Baeyer–Villiger oxidation of cyclic ketones is governed by a competition between electronic stabilization of the developing positive charge in the transition state, stereoelectronic alignment of the migrating bond with the peroxy oxygen, and the thermodynamic effect of ring-strain relief. Mechanistically, the transformation proceeds through formation of a peroxyhemiketal often called the Criegee intermediate, a concept first emphasized by François Criegee, and the subsequent concerted or asynchronous migration step determines which carbon moves to form the ester or lactone. Jonathan Clayden University of Bristol treats these principles clearly in contemporary organic textbooks, highlighting how they combine to set regioselectivity.
Electronic and stereoelectronic factors
Groups that better stabilize positive charge in the migration transition state tend to migrate more readily, so tertiary > secondary > primary > methyl is a general ordering for alkyl migrations, and aryl groups often migrate faster than alkyl groups because of resonance stabilization. This ordering is a rule of thumb rather than an absolute law, because reaction conditions and the precise nature of the oxidant can flip preferences. Stereoelectronic control requires the migrating C–R bond to adopt an approximately antiperiplanar orientation to the O–O bond of the peracid or activated peroxide; if the required geometry is disfavored by ring conformation, migration can be slowed or diverted.

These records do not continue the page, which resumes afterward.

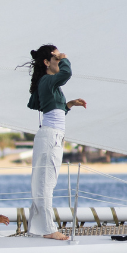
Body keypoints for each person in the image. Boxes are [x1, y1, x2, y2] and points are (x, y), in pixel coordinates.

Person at [26, 44, 87, 240]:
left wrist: (69, 104)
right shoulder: (47, 80)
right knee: (45, 184)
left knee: (43, 183)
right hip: (50, 137)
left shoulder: (49, 84)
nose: (60, 62)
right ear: (47, 62)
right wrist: (65, 58)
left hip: (51, 135)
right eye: (56, 59)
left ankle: (38, 228)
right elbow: (67, 74)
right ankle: (48, 230)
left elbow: (52, 110)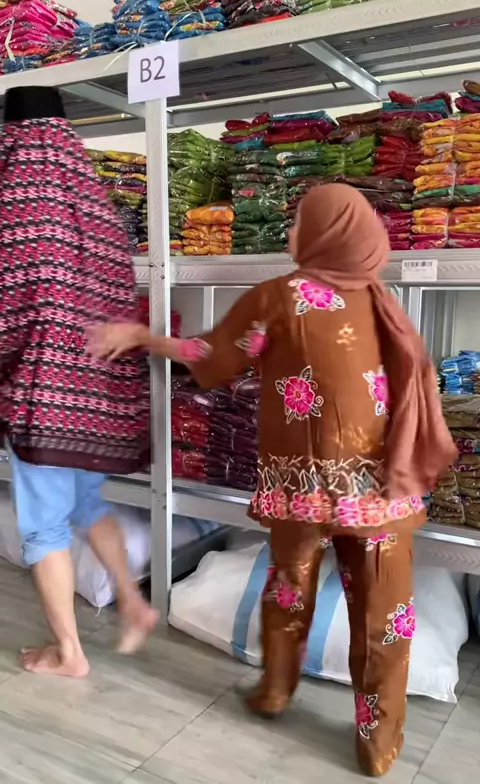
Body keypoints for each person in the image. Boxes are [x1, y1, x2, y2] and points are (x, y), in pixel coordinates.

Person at [88, 184, 456, 777]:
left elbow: (209, 354)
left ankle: (276, 690)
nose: (289, 233)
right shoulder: (384, 302)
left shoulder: (282, 297)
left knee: (288, 590)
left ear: (326, 234)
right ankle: (379, 741)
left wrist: (142, 338)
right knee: (385, 615)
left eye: (299, 222)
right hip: (382, 493)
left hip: (304, 488)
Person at [0, 86, 157, 678]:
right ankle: (134, 602)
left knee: (43, 524)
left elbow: (10, 301)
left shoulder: (17, 201)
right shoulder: (96, 204)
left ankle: (68, 653)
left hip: (44, 390)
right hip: (99, 391)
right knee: (89, 502)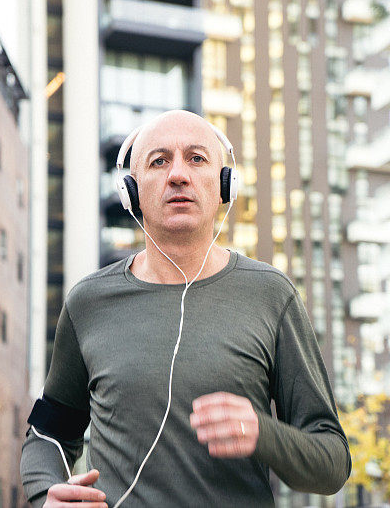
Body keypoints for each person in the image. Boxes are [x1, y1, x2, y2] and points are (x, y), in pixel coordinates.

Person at [20, 110, 351, 507]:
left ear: (224, 184)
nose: (178, 174)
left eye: (196, 158)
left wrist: (264, 433)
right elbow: (47, 436)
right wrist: (45, 497)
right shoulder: (87, 303)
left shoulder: (271, 294)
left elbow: (332, 461)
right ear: (132, 190)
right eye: (158, 161)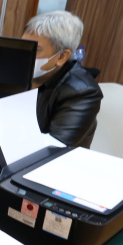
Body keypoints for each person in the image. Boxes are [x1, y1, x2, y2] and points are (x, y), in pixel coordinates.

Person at [22, 10, 103, 148]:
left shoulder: (83, 93)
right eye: (23, 45)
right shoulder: (16, 72)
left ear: (61, 57)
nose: (25, 54)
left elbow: (55, 146)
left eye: (36, 49)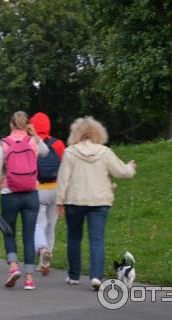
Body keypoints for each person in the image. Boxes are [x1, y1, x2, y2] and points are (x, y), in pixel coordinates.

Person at [56, 116, 137, 290]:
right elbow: (122, 172)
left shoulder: (70, 152)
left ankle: (74, 275)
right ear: (98, 133)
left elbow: (63, 179)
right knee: (97, 239)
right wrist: (130, 166)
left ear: (76, 133)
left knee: (74, 237)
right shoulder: (104, 152)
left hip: (74, 201)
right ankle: (96, 277)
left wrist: (59, 201)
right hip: (100, 201)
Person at [0, 111, 48, 291]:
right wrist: (34, 134)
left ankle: (13, 267)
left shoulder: (3, 144)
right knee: (29, 235)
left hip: (9, 193)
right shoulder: (33, 141)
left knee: (9, 232)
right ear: (27, 125)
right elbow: (45, 152)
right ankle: (29, 279)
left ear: (11, 124)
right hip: (31, 193)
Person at [29, 112, 66, 276]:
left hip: (39, 189)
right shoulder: (58, 144)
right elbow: (65, 169)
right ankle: (49, 252)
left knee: (39, 225)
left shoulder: (32, 141)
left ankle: (42, 255)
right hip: (56, 189)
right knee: (52, 225)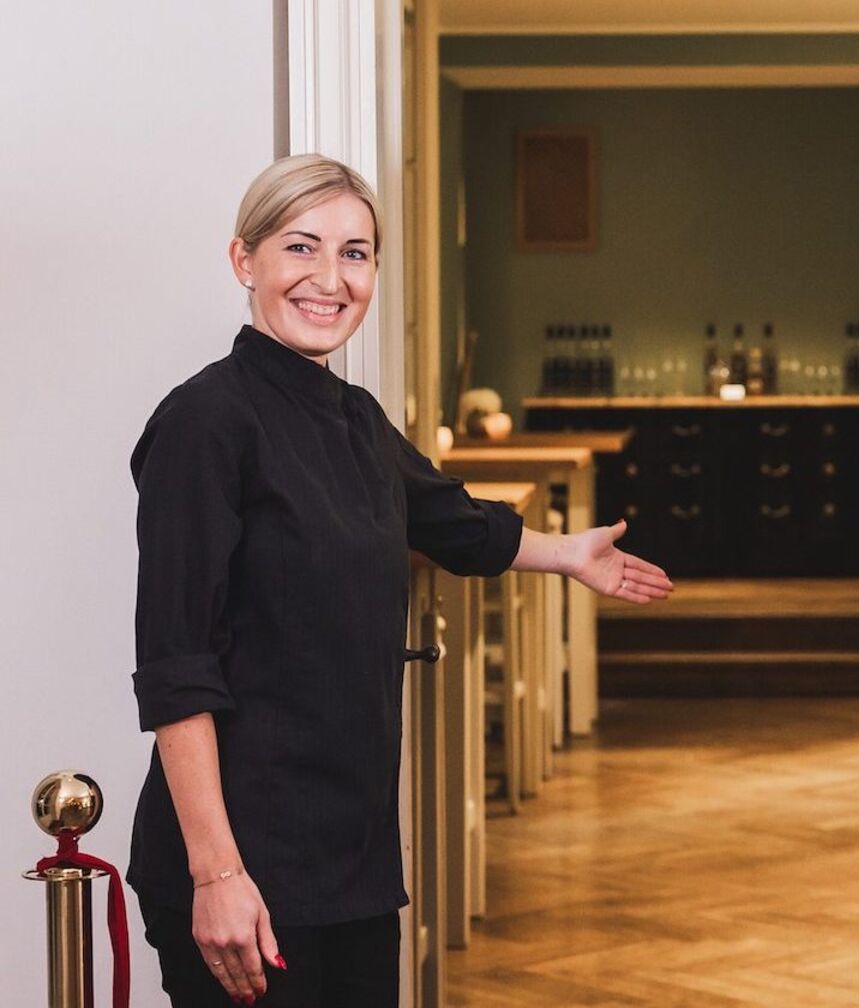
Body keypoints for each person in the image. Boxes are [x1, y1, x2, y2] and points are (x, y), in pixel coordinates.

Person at [128, 154, 674, 1006]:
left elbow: (451, 520)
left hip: (353, 858)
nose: (330, 279)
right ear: (246, 262)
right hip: (243, 869)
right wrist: (215, 875)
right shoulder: (204, 424)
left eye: (356, 254)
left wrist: (568, 554)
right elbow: (174, 668)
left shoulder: (353, 419)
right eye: (301, 248)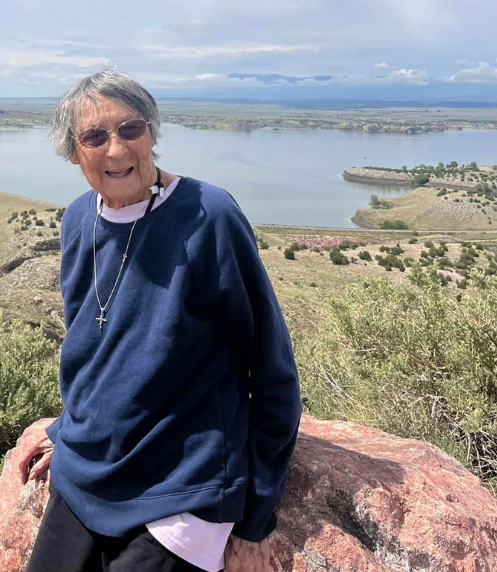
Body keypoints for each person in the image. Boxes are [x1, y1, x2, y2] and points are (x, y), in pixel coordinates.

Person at [18, 68, 301, 572]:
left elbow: (272, 365)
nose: (118, 151)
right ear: (72, 150)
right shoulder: (79, 219)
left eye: (131, 128)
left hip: (182, 487)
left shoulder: (207, 216)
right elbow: (97, 354)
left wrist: (257, 514)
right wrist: (65, 430)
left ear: (151, 130)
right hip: (89, 472)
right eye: (94, 137)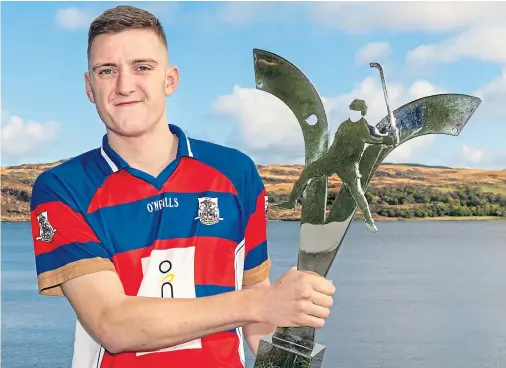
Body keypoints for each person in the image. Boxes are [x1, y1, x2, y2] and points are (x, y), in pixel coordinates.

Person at [29, 5, 335, 368]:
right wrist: (260, 303)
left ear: (170, 80)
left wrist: (284, 344)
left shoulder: (236, 173)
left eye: (142, 67)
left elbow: (254, 298)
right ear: (89, 87)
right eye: (107, 71)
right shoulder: (62, 189)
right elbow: (112, 323)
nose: (125, 85)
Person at [277, 99, 397, 232]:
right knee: (306, 173)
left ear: (362, 113)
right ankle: (291, 202)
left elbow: (374, 139)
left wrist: (389, 138)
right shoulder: (344, 125)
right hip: (331, 160)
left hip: (348, 165)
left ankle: (369, 221)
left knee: (357, 192)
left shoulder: (366, 128)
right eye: (351, 110)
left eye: (356, 111)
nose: (353, 113)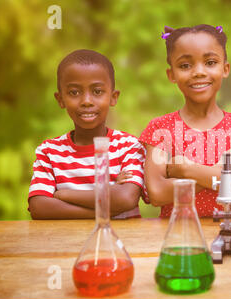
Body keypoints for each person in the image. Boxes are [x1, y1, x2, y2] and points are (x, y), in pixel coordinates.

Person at [140, 24, 231, 217]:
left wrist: (187, 169)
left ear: (225, 69)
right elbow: (157, 193)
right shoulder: (160, 129)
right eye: (185, 65)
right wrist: (224, 170)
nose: (199, 72)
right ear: (171, 74)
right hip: (176, 237)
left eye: (210, 62)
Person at [28, 49, 147, 219]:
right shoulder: (49, 151)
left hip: (122, 242)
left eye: (97, 91)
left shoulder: (128, 146)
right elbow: (39, 207)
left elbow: (125, 198)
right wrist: (107, 205)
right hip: (64, 244)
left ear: (113, 97)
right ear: (60, 99)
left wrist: (64, 195)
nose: (86, 101)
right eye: (74, 92)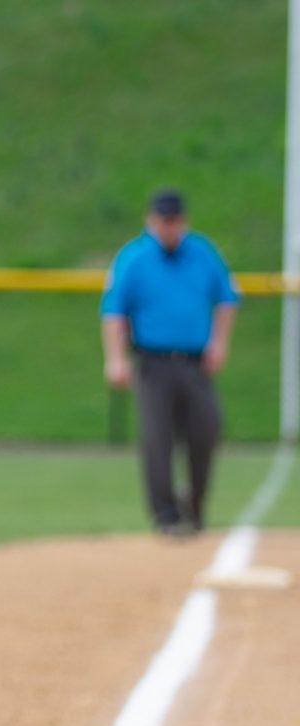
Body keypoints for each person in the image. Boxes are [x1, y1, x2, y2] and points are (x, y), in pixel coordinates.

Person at [100, 189, 240, 537]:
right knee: (157, 440)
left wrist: (219, 343)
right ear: (151, 221)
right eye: (163, 221)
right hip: (153, 362)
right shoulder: (134, 258)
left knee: (206, 431)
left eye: (174, 220)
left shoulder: (202, 252)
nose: (169, 227)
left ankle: (194, 507)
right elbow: (114, 312)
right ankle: (166, 516)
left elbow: (226, 298)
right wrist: (115, 359)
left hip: (195, 363)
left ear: (183, 221)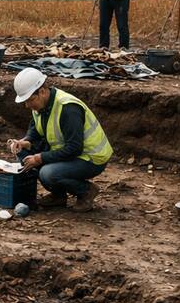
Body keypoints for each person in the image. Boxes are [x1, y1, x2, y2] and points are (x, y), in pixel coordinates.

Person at [6, 68, 113, 212]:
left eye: (29, 101)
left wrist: (40, 158)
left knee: (48, 173)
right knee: (24, 153)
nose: (27, 106)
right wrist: (25, 141)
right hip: (69, 153)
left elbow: (74, 148)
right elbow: (35, 129)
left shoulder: (68, 108)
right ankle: (59, 196)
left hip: (90, 158)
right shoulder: (39, 105)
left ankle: (86, 191)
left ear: (42, 91)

Ring size, strain, and catalyst effects
For cyclic ketones the relief or increase of ring strain on migration exerts a large influence. Small rings such as cyclobutanones undergo ring expansion readily because migration relieves considerable angle and torsional strain to give five-membered lactones, whereas in larger rings the driving force is weaker and electronic factors may dominate. Reaction medium, acid catalysts, and the oxidant (peracids versus hydrogen peroxide in the presence of catalysts) modify transition-state polarization and therefore the migratory preference. For sustainability, enzymatic Baeyer–Villiger monooxygenases provide milder and more selective alternatives; Uwe T. Bornscheuer University of Greifswald has contributed to development of such biocatalytic approaches.
Consequences for synthesis include predictable regioselectivity in constructing lactones, but also the need to consider conformational constraints and substituent placement when planning a target. Industrial and environmental ramifications are significant because lactones serve as fragrance ingredients and polymer monomers, and choosing peracid-free or enzymatic methods reduces hazardous waste and improves process safety. Practical outcomes therefore depend on integrating electronic theory, conformational analysis, and choice of oxidant or catalyst.